> WHAT TO PRODUCE
What you produce should match the records below precisely, except that images are removed.

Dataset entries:
+++

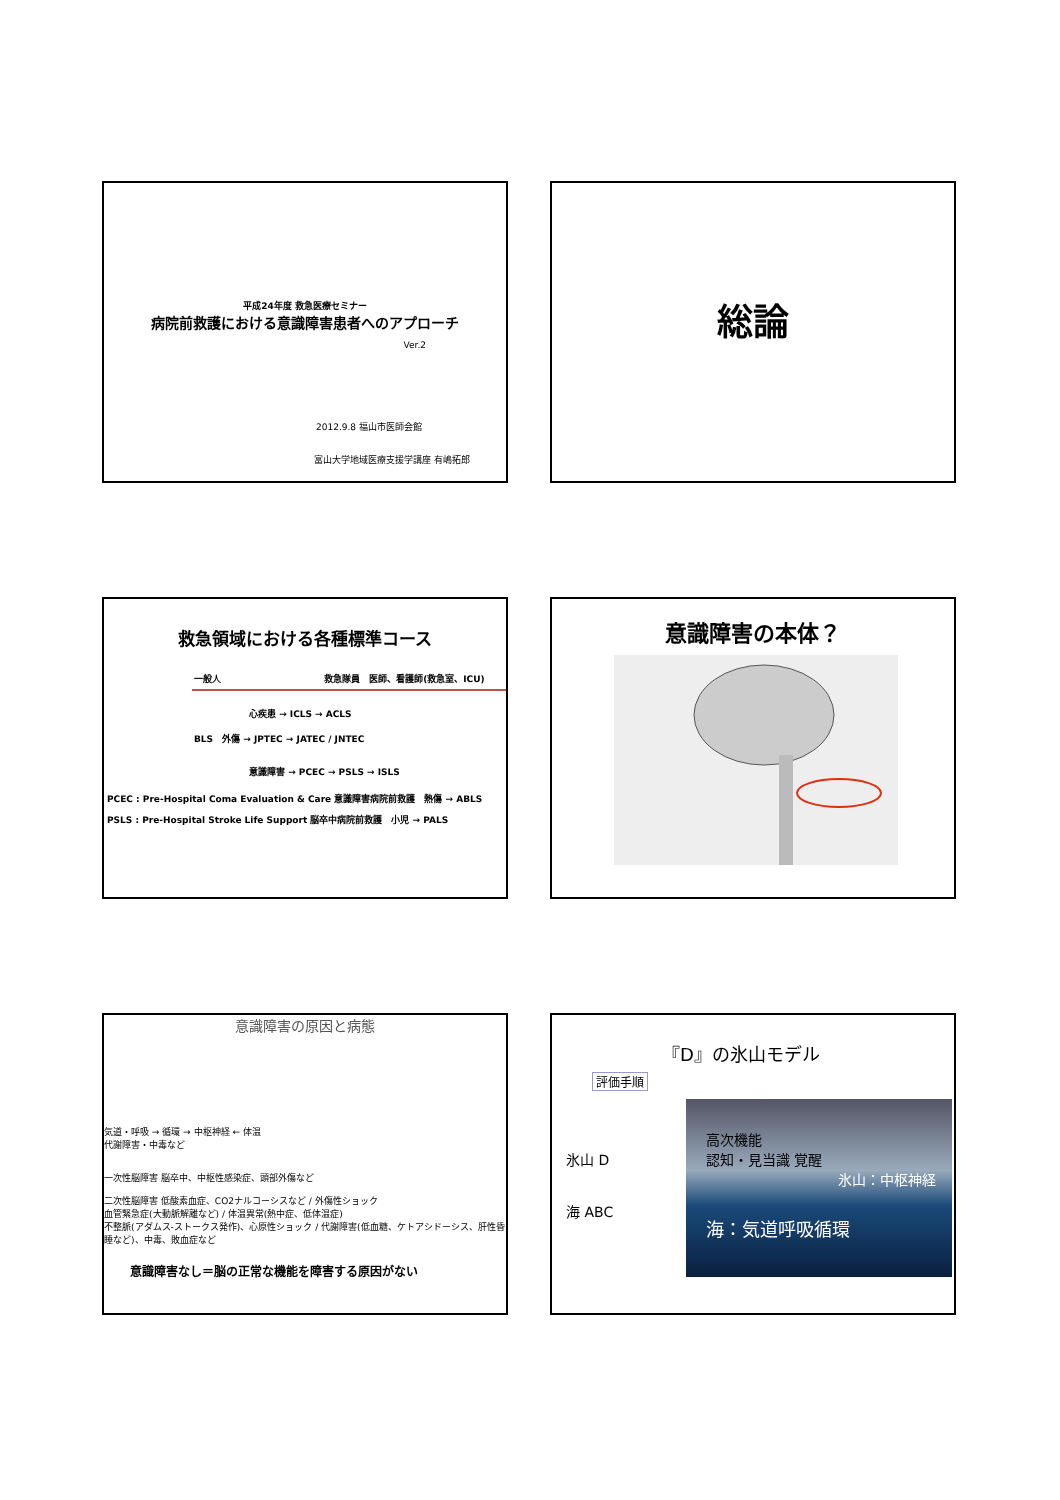平成24年度 救急医療セミナー
病院前救護における意識障害患者へのアプローチ
Ver.2
2012.9.8 福山市医師会館
富山大学地域医療支援学講座 有嶋拓郎
総論
救急領域における各種標準コース
一般人 救急隊員　医師、看護師(救急室、ICU)
心疾患 → ICLS → ACLS
BLS　外傷 → JPTEC → JATEC / JNTEC
意識障害 → PCEC → PSLS → ISLS
PCEC : Pre-Hospital Coma Evaluation & Care 意識障害病院前救護　熱傷 → ABLS
PSLS : Pre-Hospital Stroke Life Support 脳卒中病院前救護　小児 → PALS
意識障害の本体？
意識障害の原因と病態
気道・呼吸 → 循環 → 中枢神経 ← 体温
代謝障害・中毒など
一次性脳障害 脳卒中、中枢性感染症、頭部外傷など
二次性脳障害 低酸素血症、CO2ナルコーシスなど / 外傷性ショック
血管緊急症(大動脈解離など) / 体温異常(熱中症、低体温症)
不整脈(アダムス-ストークス発作)、心原性ショック / 代謝障害(低血糖、ケトアシドーシス、肝性昏睡など)、中毒、敗血症など
意識障害なし＝脳の正常な機能を障害する原因がない
『D』の氷山モデル
評価手順
氷山 D
海 ABC
高次機能
認知・見当識 覚醒
氷山：中枢神経
海：気道呼吸循環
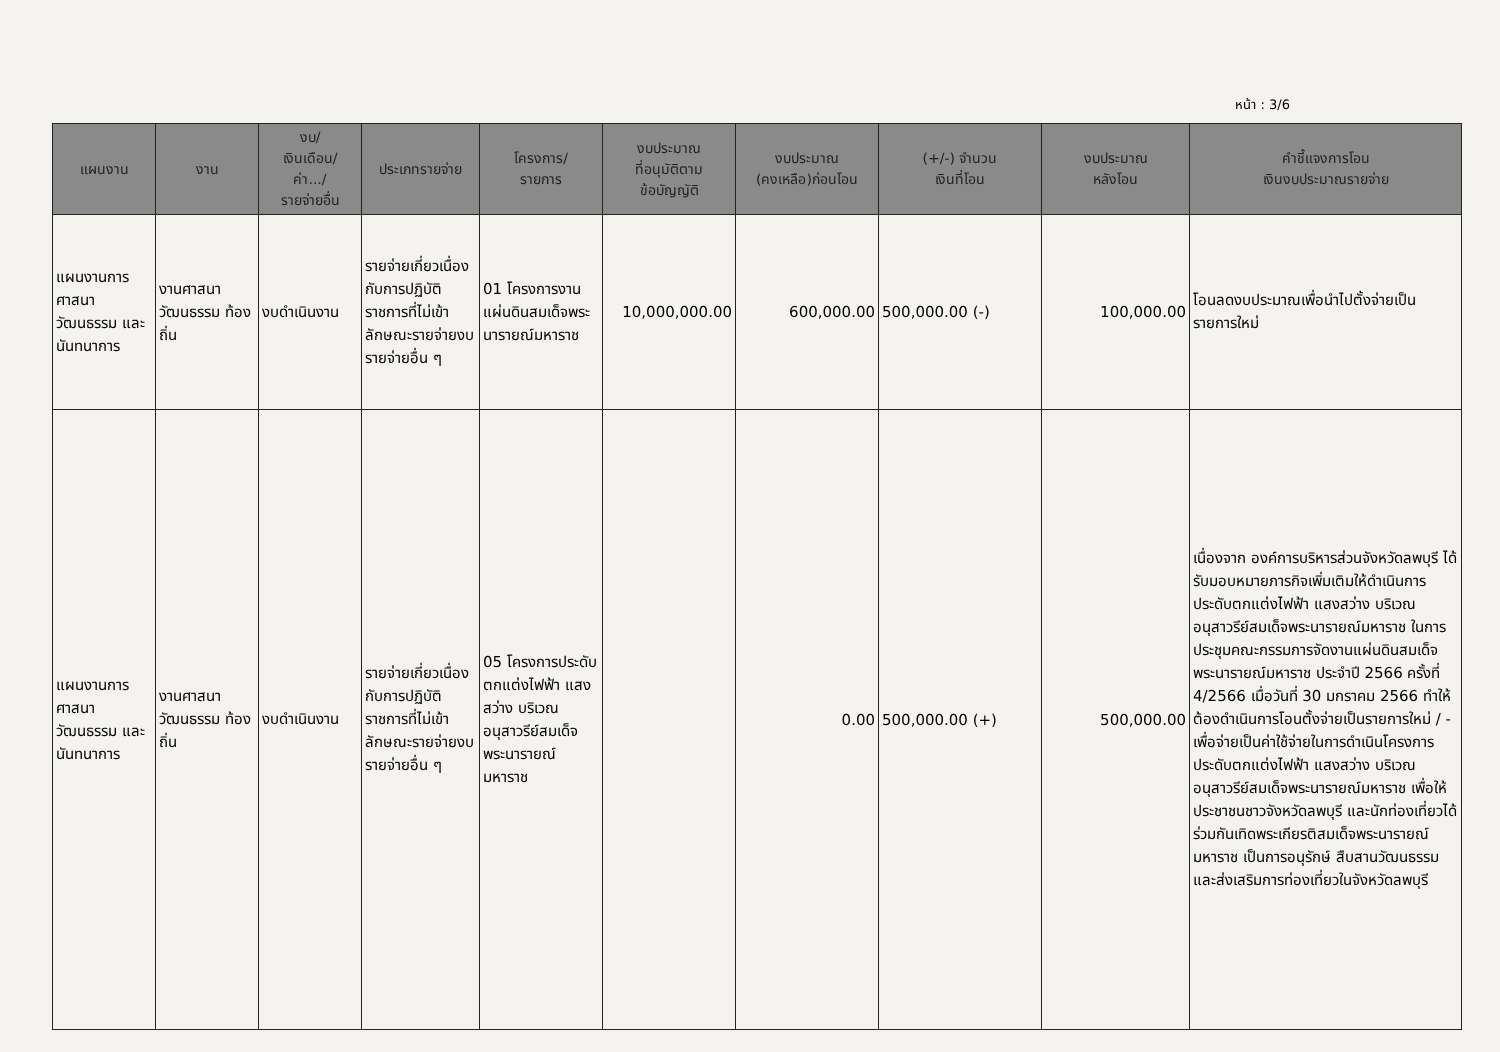หน้า : 3/6
| แผนงาน | งาน | งบ/ เงินเดือน/ ค่า.../ รายจ่ายอื่น | ประเภทรายจ่าย | โครงการ/ รายการ | งบประมาณ ที่อนุมัติตาม ข้อบัญญัติ | งบประมาณ (คงเหลือ)ก่อนโอน | (+/-) จำนวน เงินที่โอน | งบประมาณ หลังโอน | คำชี้แจงการโอน เงินงบประมาณรายจ่าย |
| --- | --- | --- | --- | --- | --- | --- | --- | --- | --- |
| แผนงานการศาสนา วัฒนธรรม และ นันทนาการ | งานศาสนา วัฒนธรรม ท้องถิ่น | งบดำเนินงาน | รายจ่ายเกี่ยวเนื่องกับการปฏิบัติราชการที่ไม่เข้าลักษณะรายจ่ายงบรายจ่ายอื่น ๆ | 01 โครงการงานแผ่นดินสมเด็จพระนารายณ์มหาราช | 10,000,000.00 | 600,000.00 | 500,000.00 (-) | 100,000.00 | โอนลดงบประมาณเพื่อนำไปตั้งจ่ายเป็นรายการใหม่ |
| แผนงานการศาสนา วัฒนธรรม และ นันทนาการ | งานศาสนา วัฒนธรรม ท้องถิ่น | งบดำเนินงาน | รายจ่ายเกี่ยวเนื่องกับการปฏิบัติราชการที่ไม่เข้าลักษณะรายจ่ายงบรายจ่ายอื่น ๆ | 05 โครงการประดับตกแต่งไฟฟ้า แสงสว่าง บริเวณอนุสาวรีย์สมเด็จพระนารายณ์มหาราช | | 0.00 | 500,000.00 (+) | 500,000.00 | เนื่องจาก องค์การบริหารส่วนจังหวัดลพบุรี ได้รับมอบหมายภารกิจเพิ่มเติมให้ดำเนินการประดับตกแต่งไฟฟ้า แสงสว่าง บริเวณอนุสาวรีย์สมเด็จพระนารายณ์มหาราช ในการประชุมคณะกรรมการจัดงานแผ่นดินสมเด็จพระนารายณ์มหาราช ประจำปี 2566 ครั้งที่ 4/2566 เมื่อวันที่ 30 มกราคม 2566 ทำให้ต้องดำเนินการโอนตั้งจ่ายเป็นรายการใหม่ / - เพื่อจ่ายเป็นค่าใช้จ่ายในการดำเนินโครงการประดับตกแต่งไฟฟ้า แสงสว่าง บริเวณอนุสาวรีย์สมเด็จพระนารายณ์มหาราช เพื่อให้ประชาชนชาวจังหวัดลพบุรี และนักท่องเที่ยวได้ร่วมกันเทิดพระเกียรติสมเด็จพระนารายณ์มหาราช เป็นการอนุรักษ์ สืบสานวัฒนธรรม และส่งเสริมการท่องเที่ยวในจังหวัดลพบุรี |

+++

> RESPONSE TO THE EXERCISE
平成24年度 救急医療セミナー
病院前救護における意識障害患者へのアプローチ
Ver.2
2012.9.8 福山市医師会館
富山大学地域医療支援学講座 有嶋拓郎
総論
救急領域における各種標準コース
一般人 救急隊員　医師、看護師(救急室、ICU)
心疾患 → ICLS → ACLS
BLS　外傷 → JPTEC → JATEC / JNTEC
意識障害 → PCEC → PSLS → ISLS
PCEC : Pre-Hospital Coma Evaluation & Care 意識障害病院前救護　熱傷 → ABLS
PSLS : Pre-Hospital Stroke Life Support 脳卒中病院前救護　小児 → PALS
意識障害の本体？
意識障害の原因と病態
気道・呼吸 → 循環 → 中枢神経 ← 体温
代謝障害・中毒など
一次性脳障害 脳卒中、中枢性感染症、頭部外傷など
二次性脳障害 低酸素血症、CO2ナルコーシスなど / 外傷性ショック
血管緊急症(大動脈解離など) / 体温異常(熱中症、低体温症)
不整脈(アダムス-ストークス発作)、心原性ショック / 代謝障害(低血糖、ケトアシドーシス、肝性昏睡など)、中毒、敗血症など
意識障害なし＝脳の正常な機能を障害する原因がない
『D』の氷山モデル
評価手順
氷山 D
海 ABC
高次機能
認知・見当識 覚醒
氷山：中枢神経
海：気道呼吸循環
หน้า : 3/6
| แผนงาน | งาน | งบ/ เงินเดือน/ ค่า.../ รายจ่ายอื่น | ประเภทรายจ่าย | โครงการ/ รายการ | งบประมาณ ที่อนุมัติตาม ข้อบัญญัติ | งบประมาณ (คงเหลือ)ก่อนโอน | (+/-) จำนวน เงินที่โอน | งบประมาณ หลังโอน | คำชี้แจงการโอน เงินงบประมาณรายจ่าย |
| --- | --- | --- | --- | --- | --- | --- | --- | --- | --- |
| แผนงานการศาสนา วัฒนธรรม และ นันทนาการ | งานศาสนา วัฒนธรรม ท้องถิ่น | งบดำเนินงาน | รายจ่ายเกี่ยวเนื่องกับการปฏิบัติราชการที่ไม่เข้าลักษณะรายจ่ายงบรายจ่ายอื่น ๆ | 01 โครงการงานแผ่นดินสมเด็จพระนารายณ์มหาราช | 10,000,000.00 | 600,000.00 | 500,000.00 (-) | 100,000.00 | โอนลดงบประมาณเพื่อนำไปตั้งจ่ายเป็นรายการใหม่ |
| แผนงานการศาสนา วัฒนธรรม และ นันทนาการ | งานศาสนา วัฒนธรรม ท้องถิ่น | งบดำเนินงาน | รายจ่ายเกี่ยวเนื่องกับการปฏิบัติราชการที่ไม่เข้าลักษณะรายจ่ายงบรายจ่ายอื่น ๆ | 05 โครงการประดับตกแต่งไฟฟ้า แสงสว่าง บริเวณอนุสาวรีย์สมเด็จพระนารายณ์มหาราช | | 0.00 | 500,000.00 (+) | 500,000.00 | เนื่องจาก องค์การบริหารส่วนจังหวัดลพบุรี ได้รับมอบหมายภารกิจเพิ่มเติมให้ดำเนินการประดับตกแต่งไฟฟ้า แสงสว่าง บริเวณอนุสาวรีย์สมเด็จพระนารายณ์มหาราช ในการประชุมคณะกรรมการจัดงานแผ่นดินสมเด็จพระนารายณ์มหาราช ประจำปี 2566 ครั้งที่ 4/2566 เมื่อวันที่ 30 มกราคม 2566 ทำให้ต้องดำเนินการโอนตั้งจ่ายเป็นรายการใหม่ / - เพื่อจ่ายเป็นค่าใช้จ่ายในการดำเนินโครงการประดับตกแต่งไฟฟ้า แสงสว่าง บริเวณอนุสาวรีย์สมเด็จพระนารายณ์มหาราช เพื่อให้ประชาชนชาวจังหวัดลพบุรี และนักท่องเที่ยวได้ร่วมกันเทิดพระเกียรติสมเด็จพระนารายณ์มหาราช เป็นการอนุรักษ์ สืบสานวัฒนธรรม และส่งเสริมการท่องเที่ยวในจังหวัดลพบุรี |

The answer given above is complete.